• WHAT TO PRODUCE
Below are entries; repeat exactly, and nothing else, the lines from the one holding "Warum kann ich" through the one holding "guionista y productor", inclusive. Leave the pictures out.

• WORKING DATA

━━━━━━━━━━━━━━━━

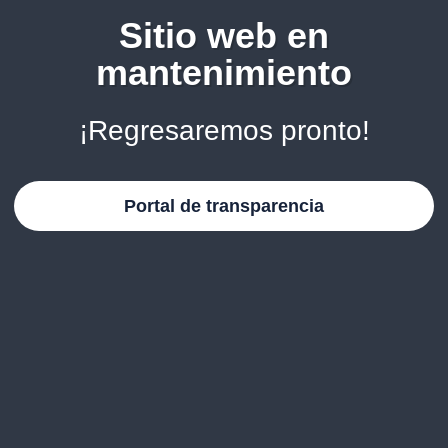
Sitio web en
mantenimiento
¡Regresaremos pronto!
Portal de transparencia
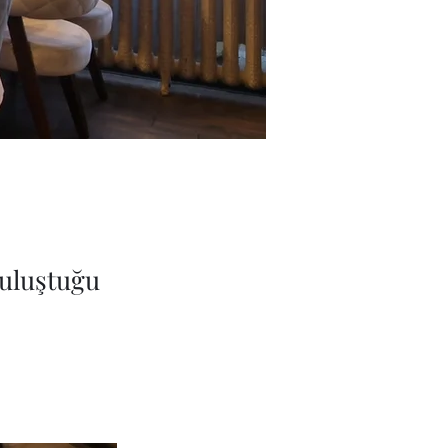
buluştuğu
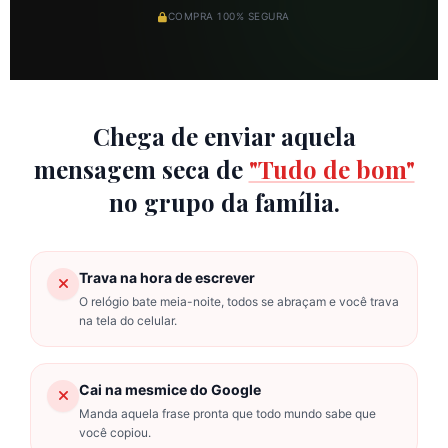
COMPRA 100% SEGURA
Chega de enviar aquela
mensagem seca de
"Tudo de bom"
no grupo da família.
Trava na hora de escrever
O relógio bate meia-noite, todos se abraçam e você trava
na tela do celular.
Cai na mesmice do Google
Manda aquela frase pronta que todo mundo sabe que
você copiou.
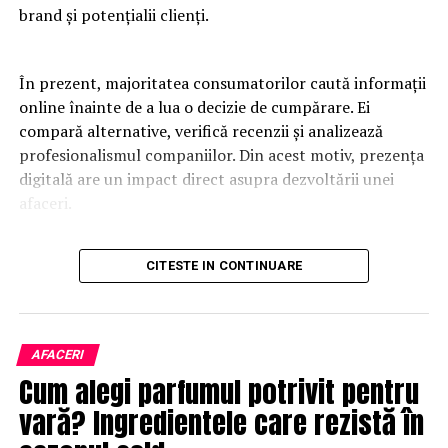
brand și potențialii clienți.
În prezent, majoritatea consumatorilor caută informații
online înainte de a lua o decizie de cumpărare. Ei
compară alternative, verifică recenzii și analizează
profesionalismul companiilor. Din acest motiv, prezența
digitală are un impact direct asupra dezvoltării unei
afaceri.
Un website modern trebuie să fie rapid, intuitiv și
CITESTE IN CONTINUARE
adaptat tuturor dispozitivelor. Utilizatorii apreciază
platformele care oferă acces rapid la informații și care
elimină obstacolele din procesul de navigare. O
experiență pozitivă contribuie la creșterea încrederii și
AFACERI
la îmbunătățirea ratelor de conversie.
Cum alegi parfumul potrivit pentru
vară? Ingredientele care rezistă în
Designul profesional influențează percepția asupra
brandului. O platformă bine organizată transmite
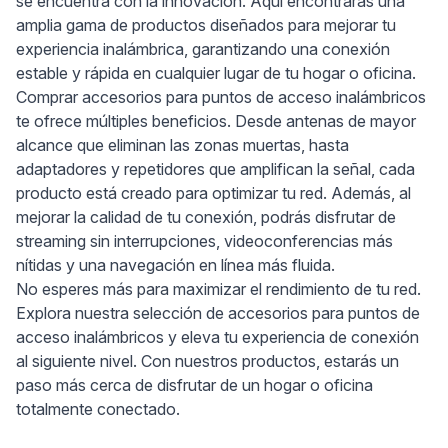
se encuentra con la innovación. Aquí encontrarás una
amplia gama de productos diseñados para mejorar tu
experiencia inalámbrica, garantizando una conexión
estable y rápida en cualquier lugar de tu hogar o oficina.
Comprar accesorios para puntos de acceso inalámbricos
te ofrece múltiples beneficios. Desde antenas de mayor
alcance que eliminan las zonas muertas, hasta
adaptadores y repetidores que amplifican la señal, cada
producto está creado para optimizar tu red. Además, al
mejorar la calidad de tu conexión, podrás disfrutar de
streaming sin interrupciones, videoconferencias más
nítidas y una navegación en línea más fluida.
No esperes más para maximizar el rendimiento de tu red.
Explora nuestra selección de accesorios para puntos de
acceso inalámbricos y eleva tu experiencia de conexión
al siguiente nivel. Con nuestros productos, estarás un
paso más cerca de disfrutar de un hogar o oficina
totalmente conectado.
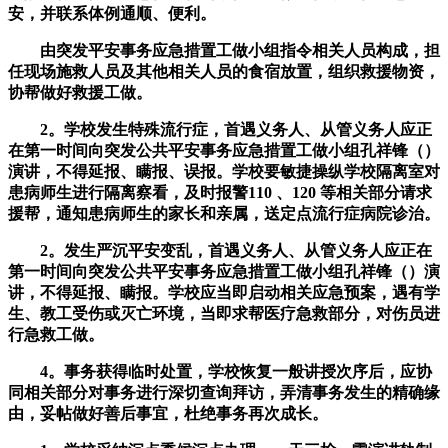
安，并联系体例通顺、便利。
由突发平安事务应急措置工做小组指令相关人员构成，担
任现场施救人员及其他相关人员的食宿放置，组织救援物资，
协帮做好救援工做。
2。学校发生特殊流行症，首遇义务人、从管义务人应正
在第一时间向突发公共平安事务应急措置工做小组孔祥锋（）
演讲，不得延报、瞒报、误报。学校要敏捷操纵学校隔离室对
患病师生进行隔离察看，及时报警110 、120 等相关部分请求
援帮，通知患病师生的家长和亲属，送定点流行症病院诊治。
2。发生严沉平安变乱，首遇义务人、从管义务人应正在
第一时间向突发公共平安事务应急措置工做小组孔祥锋（）演
讲，不得延报、瞒报。学校应当即启动相关应急预案，遇有学
生、教工受伤或灭亡环境，当即求帮医疗急救部分，对伤员进
行急救工做。
4。事务获得临时处置，学校恢复一般讲授次序后，应协
同相关部分对事务进行深切查询拜访，弄清事务发生的精确缘
由，妥帖做好善后事宜，杜绝事务再次成长。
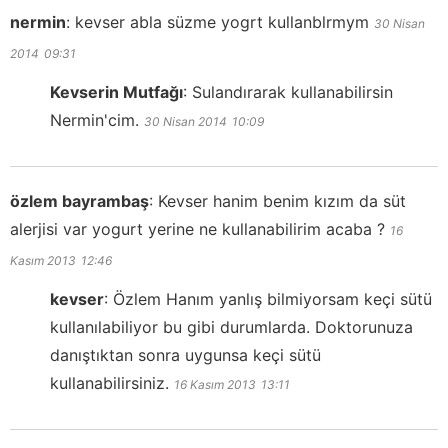
nermin
:
kevser abla süzme yogrt kullanblrmym
30 Nisan
2014
09:31
Kevserin Mutfağı
:
Sulandırarak kullanabilirsin
Nermin'cim.
30 Nisan 2014
10:09
özlem bayrambaş
:
Kevser hanim benim kızım da süt
alerjisi var yogurt yerine ne kullanabilirim acaba ?
16
Kasım 2013
12:46
kevser
:
Özlem Hanım yanlış bilmiyorsam keçi sütü
kullanılabiliyor bu gibi durumlarda. Doktorunuza
danıştıktan sonra uygunsa keçi sütü
kullanabilirsiniz.
16 Kasım 2013
13:11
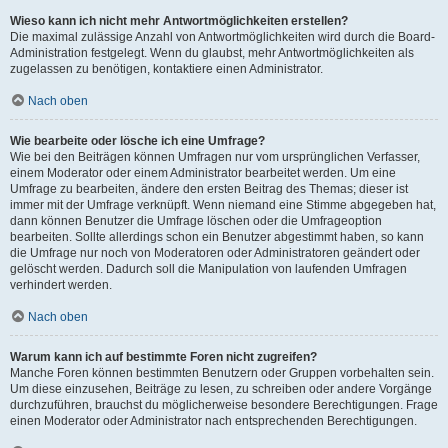
Wieso kann ich nicht mehr Antwortmöglichkeiten erstellen?
Die maximal zulässige Anzahl von Antwortmöglichkeiten wird durch die Board-
Administration festgelegt. Wenn du glaubst, mehr Antwortmöglichkeiten als
zugelassen zu benötigen, kontaktiere einen Administrator.
Nach oben
Wie bearbeite oder lösche ich eine Umfrage?
Wie bei den Beiträgen können Umfragen nur vom ursprünglichen Verfasser,
einem Moderator oder einem Administrator bearbeitet werden. Um eine
Umfrage zu bearbeiten, ändere den ersten Beitrag des Themas; dieser ist
immer mit der Umfrage verknüpft. Wenn niemand eine Stimme abgegeben hat,
dann können Benutzer die Umfrage löschen oder die Umfrageoption
bearbeiten. Sollte allerdings schon ein Benutzer abgestimmt haben, so kann
die Umfrage nur noch von Moderatoren oder Administratoren geändert oder
gelöscht werden. Dadurch soll die Manipulation von laufenden Umfragen
verhindert werden.
Nach oben
Warum kann ich auf bestimmte Foren nicht zugreifen?
Manche Foren können bestimmten Benutzern oder Gruppen vorbehalten sein.
Um diese einzusehen, Beiträge zu lesen, zu schreiben oder andere Vorgänge
durchzuführen, brauchst du möglicherweise besondere Berechtigungen. Frage
einen Moderator oder Administrator nach entsprechenden Berechtigungen.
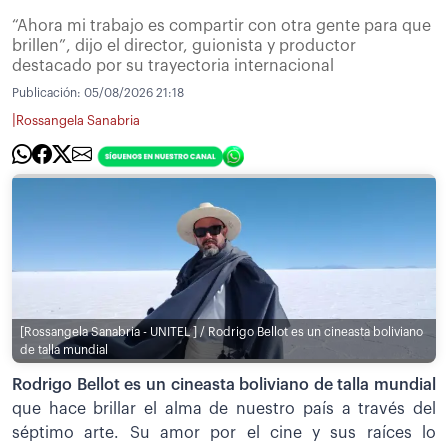
“Ahora mi trabajo es compartir con otra gente para que
brillen”, dijo el director, guionista y productor
destacado por su trayectoria internacional
Publicación:
05/08/2026 21:18
|
Rossangela Sanabria
[Rossangela Sanabria - UNITEL ] / Rodrigo Bellot es un cineasta boliviano
de talla mundial
Rodrigo Bellot es un cineasta boliviano de talla mundial
que hace brillar el alma de nuestro país a través del
séptimo arte. Su amor por el cine y sus raíces lo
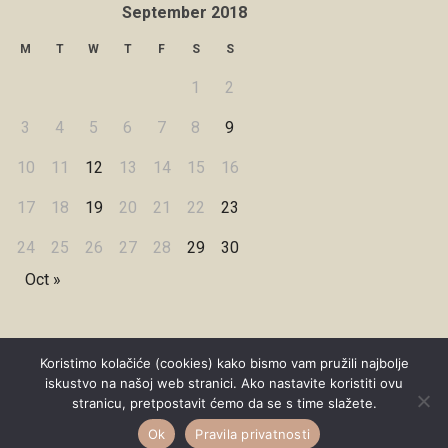
September 2018
M
T
W
T
F
S
S
1
2
3
4
5
6
7
8
9
10
11
12
13
14
15
16
17
18
19
20
21
22
23
24
25
26
27
28
29
30
Oct »
Koristimo kolačiće (cookies) kako bismo vam pružili najbolje
iskustvo na našoj web stranici. Ako nastavite koristiti ovu
Copyright © 2026 Under Dreamskies
stranicu, pretpostavit ćemo da se s time slažete.
Designed by
WPZOOM
Ok
Pravila privatnosti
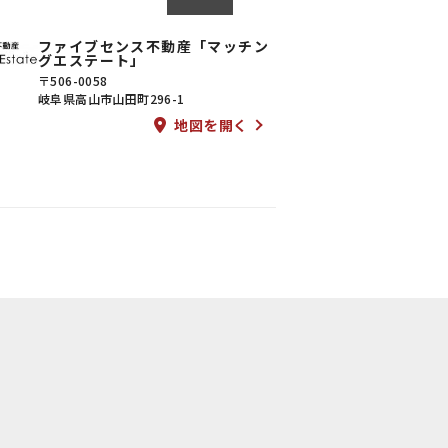
ファイブセンス不動産「マッチン
グエステート」
〒506-0058
岐阜県高山市山田町296-1
地図を開く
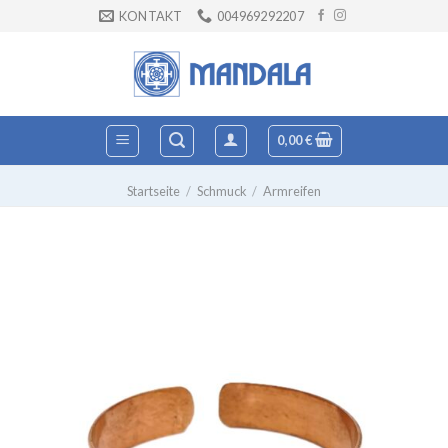
Zum
KONTAKT
004969292207
Inhalt
springen
0,00
€
Startseite
/
Schmuck
/
Armreifen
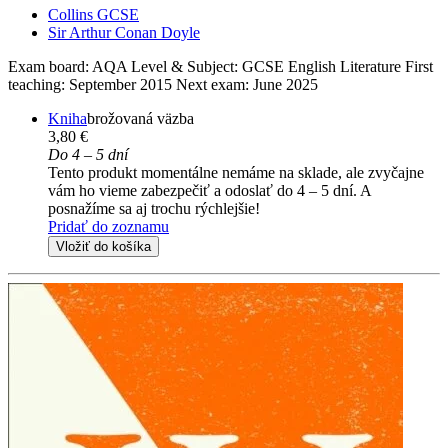
Collins GCSE
Sir Arthur Conan Doyle
Exam board: AQA Level & Subject: GCSE English Literature First
teaching: September 2015 Next exam: June 2025
Kniha
brožovaná väzba
3,80 €
Do 4 – 5 dní
Tento produkt momentálne nemáme na sklade, ale zvyčajne
vám ho vieme zabezpečiť a odoslať do 4 – 5 dní. A
posnažíme sa aj trochu rýchlejšie!
Pridať do zoznamu
Vložiť do košíka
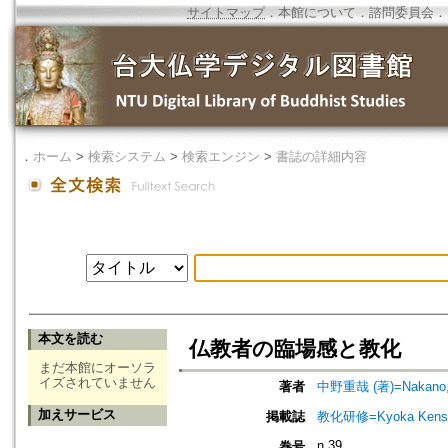
サイトマップ
．
本館について
．
諮問委員会
．
．
ホーム
>
検索システム
>
検索エンジン
>
書誌の詳細内容
本文を読む
仏教者の臨場感と教化
まだ本館にオーソラ
イズされていません
著者
中野重哉 (著)=Nakano, J
加えサービス
掲載誌
教化研修=Kyoka Kenshu
n.39
巻号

━━━━━━━━━━━━━━━━

• EXERCISE SOLUTION
Warum kann ich auf bestimmte Foren nicht zugreifen?
Manche Foren können bestimmten Benutzern oder Gruppen vorbehalten sein.
Um diese einzusehen, Beiträge zu lesen, zu schreiben oder andere Vorgänge
durchzuführen, brauchst du möglicherweise besondere Berechtigungen. Frage
einen Moderator oder Administrator nach entsprechenden Berechtigungen.
“Ahora mi trabajo es compartir con otra gente para que
brillen”, dijo el director, guionista y productor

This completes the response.